With my newfound courage and belief that my greatest of ambitions could be achieved, the novel that I had poured my heart and soul onto and so passionately written, would go on to gain international recognition in the International SABA book award for self-published authors which took place in the United Kingdom. Released on 20 September 2020, the novel I had titled to be ‘Love Leiyah’ was recently named the Number 3 fiction bestseller in May 2022 at Sandton City’s Exclusive Books in South Africa.


I became determined to make a positive difference in people’s lives and spread my message of Hope. Radio Producer and presenter, Dr. Clint le Bruyns, having heard of my struggle offered me a slot as a Radio presenter on Radio Al Ansaar, an opportunity that I would never have foreseen, but one that I now realize was made possible through my determination to help others.

Motivational Speaking soon began to play an enormous role in enabling me to spread my message and I spoke for many International platforms, amongst them, just to name a few were the ‘Global Millennial Group’s - Unheard Voices’, ‘Pustakalok’ and the ‘Wellness Lifestyle Conference’.


As a motivational speaker my primary focus became mental health and how to overcome Depression and deal with disability. My story and some of the strategies that worked best was what I wished to share with the world.


In my seventh year of teaching I soon found myself unexpectedly being placed in Special needs education, teaching children suffering with severe epilepsy, Autism and other Cognitive ailments. I spoke to parents stricken with grief and despair daily, counselling them voluntarily. What was disability? Was it not ‘This – Ability’ to be different and what was so wrong with being different? Where not the greatest of inventions discovered by people we know to be ‘different’, yet do we not hold them in the greatest esteem.


Suddenly my being born with a disability made sense. It was for a purpose. I had grown up wanting to be a doctor, to heal and help. But I realised I still was that child with the same desires and determination. I was healing and helping others, just on a path not quite as the one society would have set up. I had stepped away from society’s expectations almost a decade ago but my path was so very much more exciting. I was open to so many more possibilities and all because I had taken the decision to embrace my fears.

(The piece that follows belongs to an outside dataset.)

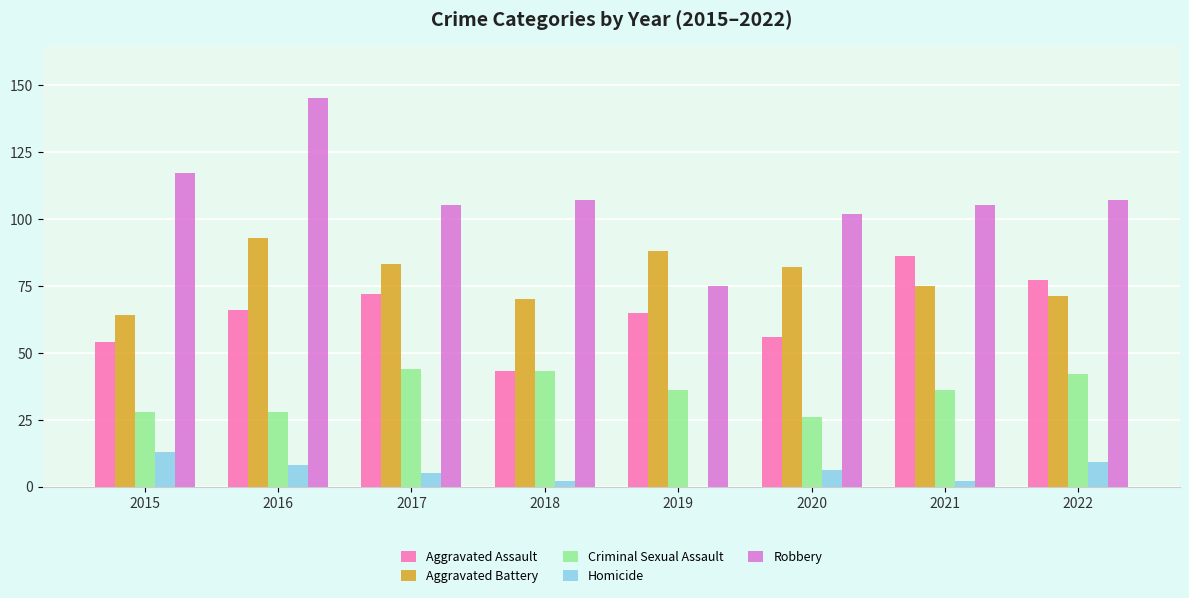

What is the sum of all Aggravated Battery values?

626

During Covid I initiated the online Talkshow ‘Meet the Author’ that creates a platform for avid readers to connect and interact with authors, enabling readers to get an insight into the minds of creative geniuses.


In August 2021, I founded the “When Ink can Talk - uniting creative minds across South Africa” association to stimulate and showcase the talent South African Artists have to offer in all spears of Arts and Culture. With accomplishing of each new task, I only set with it new goals. In June 2022 I went on to set up Shan Lee Publications, an affordable and hands on family run self-publishing company.


Am I married, a mother, a housewife, did I tick any of the boxes my Indian Elders expected of me. The answer would be “No”. Did I fail them? “Of course yes!” But the real question is, “Did I fail myself?” My answer would be a very big “No!” I couldn’t be happier.


The truth of the matter is only you and you alone will know what makes you happy. So be that ‘Fearless’ child, not embezzled in disarray when life doesn’t quite go according to plan, but ready to take on a new adventure, fearless to the journey that lies ahead.